Three-Fold Increase in Neck Pain Among Whiplash Victims Seven Years Later
February 13, 2001
By E. Paul Giersch, Attorney at Law
A study by researchers from the Department of Clinical Neuroscience at the Karolinska Institute in Stockholm, Sweden, published in November, 2000, reports on the association between exposure to a rear-end collision and future neck and shoulder pain.(Berglund, A, Alfredsson, L, et al. The association between exposure to a rear-end collision and future neck and shoulder pain: A cohort study. J Clin Epidemiol 2000; 53(11): 1089-94.)
The researchers used a study population of 318 individuals who had been exposed to rear-end collisions in 1987 and 1988. Of these, 136 had reported whiplash injury, and 182 had not. In 1994, questionnaires were sent to each, inquiring about their general health, without reference to the collisions seven years earlier. One question addressed neck and shoulder pain experienced within the preceding three months.
Each group of collision victims was compared to a separate, far larger group of subjects, none of whom had ever been exposed to a motor vehicle collision. These unexposed subjects received the same questionnaire.
Of the exposed, non-injured subjects, 14.0% reported pain at follow-up. 11/1% of the unexposed comparison group reported pain.
Among the exposed subjects with whiplash injury, 39.6% reported pain at follow-up, compared with 14.5% in the second unexposed group.
The authors of this study emphasized the need to include the unexposed comparison groups, particularly given the frequency of neck and shoulder complaints in the general population. Since other types of auto collisions (non rear-end) also cause injury, it was important to screen all subjects who had been in any type of auto collision. This helped to isolate the rear-end collisions and their effects.
The report of this study also refers to the Lithuania studies2 from the late 1990’s which also used an unexposed control group. Those studies revealed no significant difference between rear-end collision victims and unexposed subjects at follow-up. The present authors point out that the Lithuania researchers did not break the exposed subjects into injured and non-injured groups, and also failed to include enough subjects to allow detection of an increased risk of neck pain at follow-up of between 1 and 3 years (only 31 of 202 exposed subjects had remembered having had neck pain after the auto collision).
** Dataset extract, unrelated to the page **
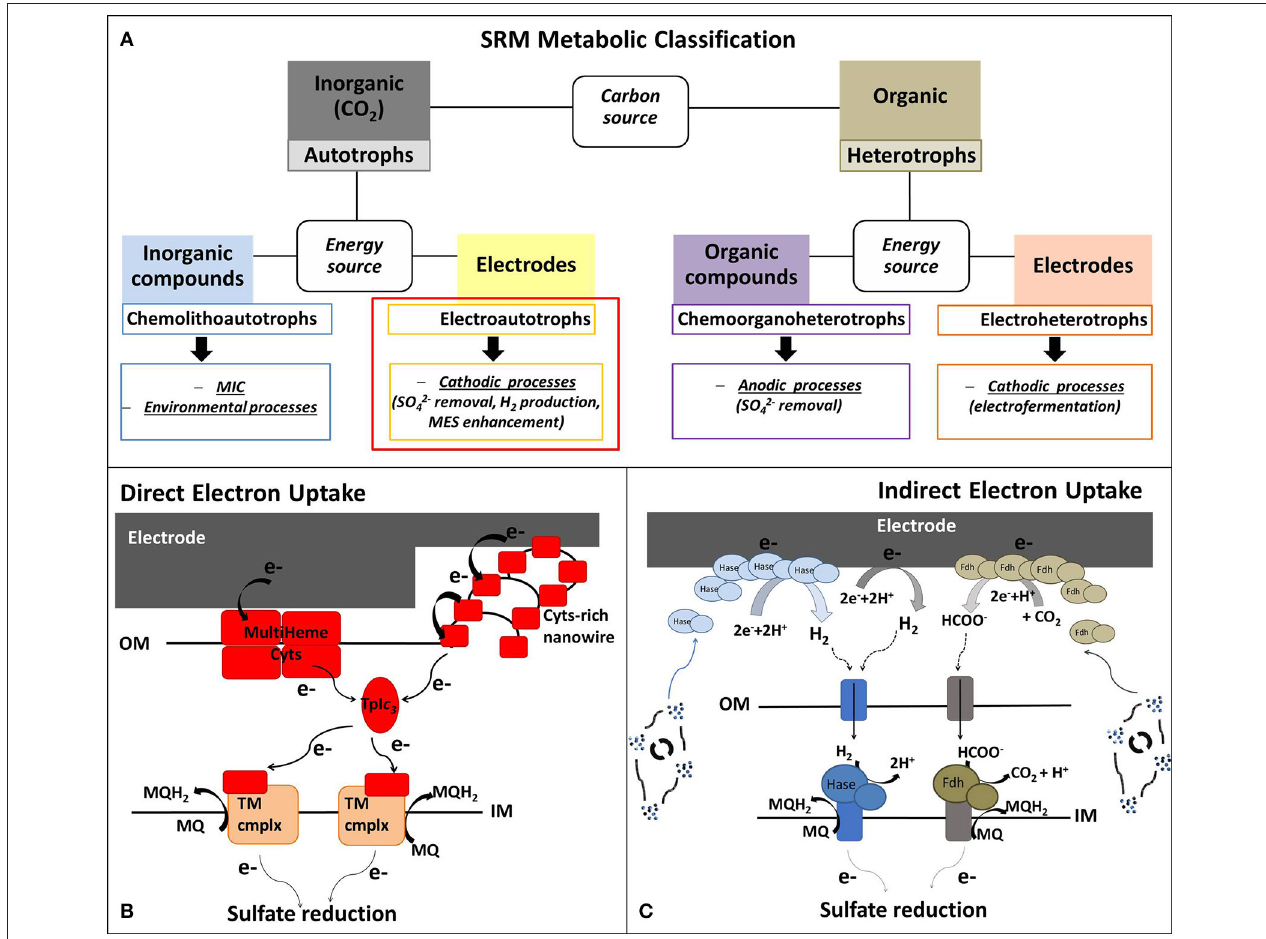
FIGURE 1 | (A) Metabolic classification of the sulfate-reducing microorganisms (SRM) presented in this Mini-Review, whereby the review focus is on electroautotrophic SRM. (B , C) Schematic model of possible extracellular electron uptake (EEU) mechanisms in electroautotrophic SRM with (B) Direct EEU: the cathodic electrons can enter SRM cells through outer membrane (OM) multiheme cytochromes (Cyts) or via Cyt-covered nanowires (Deng et al., 2018). Cyt-rich group of SRM (Deltaproteobacteria and Nitrospirae) are characterized by periplasmatic tetraheme Type I cytochrome c3 (TpI c3 ) that could act as periplasmatic electron shuttle component, like cytochrome Cyc-1 in A. ferroxidans ( Ishii et al., 2015) and the monoheme c -Cyt PccH in Geobacter sulfurreducens (Strycharz et al., 2011). TpI c3 serves then as electron donor for several inner membrane redox complexes that reduce the menaquinone pool or are involved in transmembrane electron transfer; and (C) Indirect EEU: SRM belonging to Cyt-poor group (Archaea and Clostridia) have no periplasmatic multiheme c -Cyts and they most probably perform a mediated electron transfer, using H 2 and formate as soluble electron donors for their hydrogenases (Hase) and formate dehydrogenases (Fdh) associated to the inner membrane (IM). The abiotic electrochemical production of H 2 and formate can be enhanced by extracellular Hase and Fdh, excreted by viable cells or released after microbial death (Deutzmann et al., 2015). MES, Microbial electrosynthesis; MIC, microbial induced corrosion; MQ/MQH 2 , menaquinone/menaquinol; TM cmplx, transmembrane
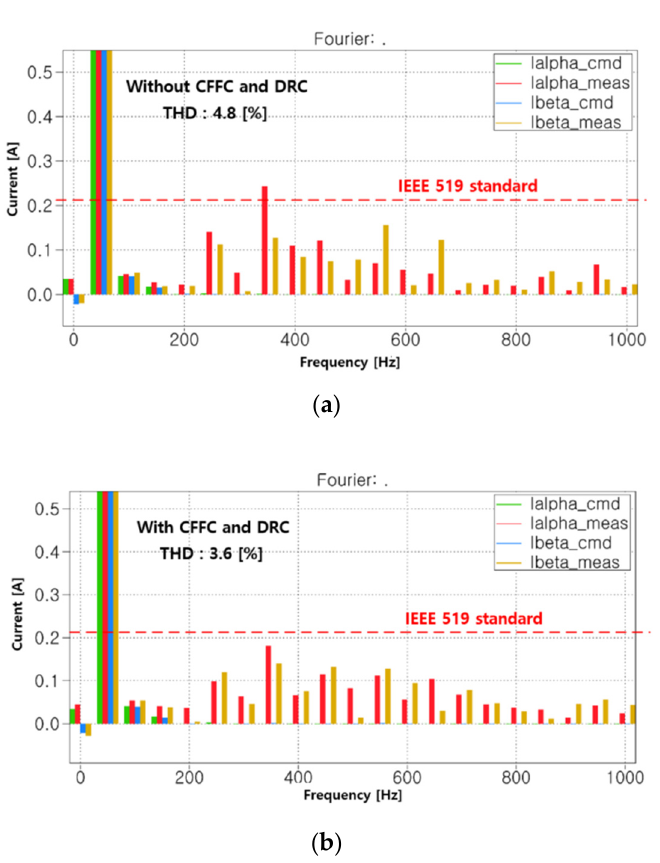
Figure 13. Under normal grid conditions, the frequency spectrums of the stationary reference frame grid currents ( a ) without CFFC and DRC and ( b ) with CFFC and DRC.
The study concludes that the almost threefold increase in the incidence of neck and shoulder pain among whiplash victims at follow-up, compared to the unexposed population, is the result of rear-end auto collisions.
This study adds to the already compelling body of evidence that whiplash injury does indeed cause increased risk of future neck and shoulder pain. Individuals who escape injury in rear-end collisions can apparently be reassured that they have no increased risk of future symptoms. Among the unlucky victims, however, who do sustain soft tissue injuries, approximately 40% will contend with neck and shoulder pain years into the future.
1. Schrader, H, Obelieniene, D, et al. Natural Evolution of Late Whiplash Syndrome Outside the Medicolegal Context. Lancet 1996; 347: 1207-1211.
2 Obelieniene, D, Schrader, H, et al.Pain After Whiplash: A Prospective Controlled Inception Cohort Study. J Neurol Neurosurg Psychiatry 1999; 66:279- 283.
Special thanks to Dr. Daniel Murphy for bringing this article to our attention.